Accepting the Democratic nomination for president, former Secretary of State Hillary Clinton said Thursday that, if elected, she would ensure the United States meets its commitments under the Paris Agreement on climate change. “I’m proud that we shaped a global climate agreement – now we have to hold every country accountable to their commitments, including ourselves,” she said Thursday evening, capping off the Democratic National Convention in Philadelphia.
Under the agreement, the U.S. has committed to reducing its greenhouse gas emissions 26-28 percent below 2005 levels by 2025. Washington, though, has not yet formally ratified the accord, though the Obama administration has pledged to do this this year.
Clinton was not involved in negotiations on the accord, the first universal climate change agreement, which was adopted in December at the 21st session of the Conference of the Parties (COP21) of the United Nations Framework Convention on Climate Change. However, she did play a role in COP15, held in Copenhagen, Denmark, in 2009.
COP15 did not result in the development of the hoped-for international climate change agreement but instead concluded with a nonbinding accord that lacked enough support to be adopted.
Clinton pitched efforts to address climate change as an economic opportunity. “I believe in science. I believe that climate change is real and that we can save our planet while creating millions of good-paying clean energy jobs,” she said in her speech.
Clinton now squares off against Republican nominee Donald Trump in a campaign of just over three months leading to the Nov. 8 election. The billionaire has pledged to revitalize the coal industry and to make the United States energy independent. He has been skeptical of climate change, at times describing at it as a hoax.
Clinton released her energy plan a year ago, calling for installation of more than half a billion solar panels throughout the nation by 2020 and an increase in renewable generation to 33 percent of total national energy output generation by 2027.
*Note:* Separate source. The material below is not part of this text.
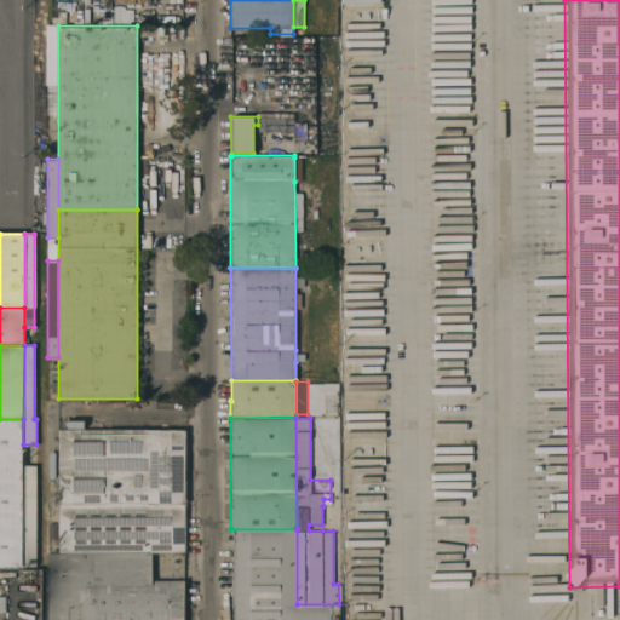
[(23,445),(23,464),(23,568),(0,568),(0,419),(23,419),(23,445)]
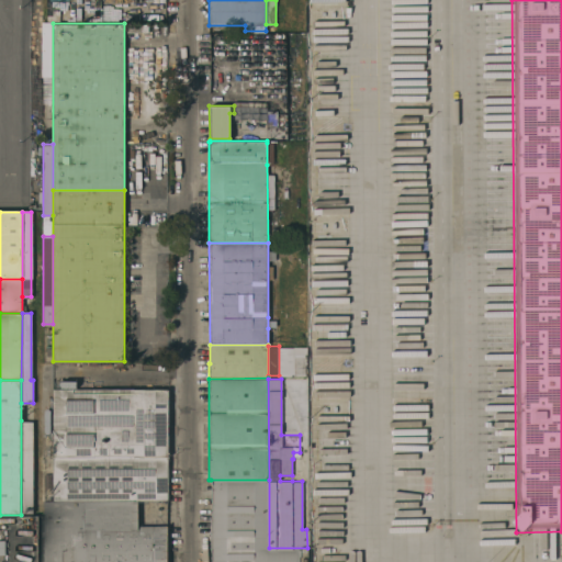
[(54,499),(54,389),(168,389),(168,499),(137,499),(54,499)]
She has also developed a plan to revitalize coal communities through a number of measures including developing job retraining programs, incentivizing a transition to clean energy in those communities, reforming a benefit program those who suffer from black lung, and funding research and development into carbon capture and storage. “Hillary Clinton is committed to meeting the climate change challenge as President and making the United States a clean energy superpower. At the same time, she will not allow coal communities to be left behind—or left out of our economic future,” the plan says.
Clinton reaffirmed her commitment to coal communities Thursday evening. “My primary mission as president will be to create more opportunity and more good jobs with rising wages right here in the United States,” she said. “Especially in places that for too long have been left out and left behind, from our inner cities to our small towns, from Indian country to coal country.”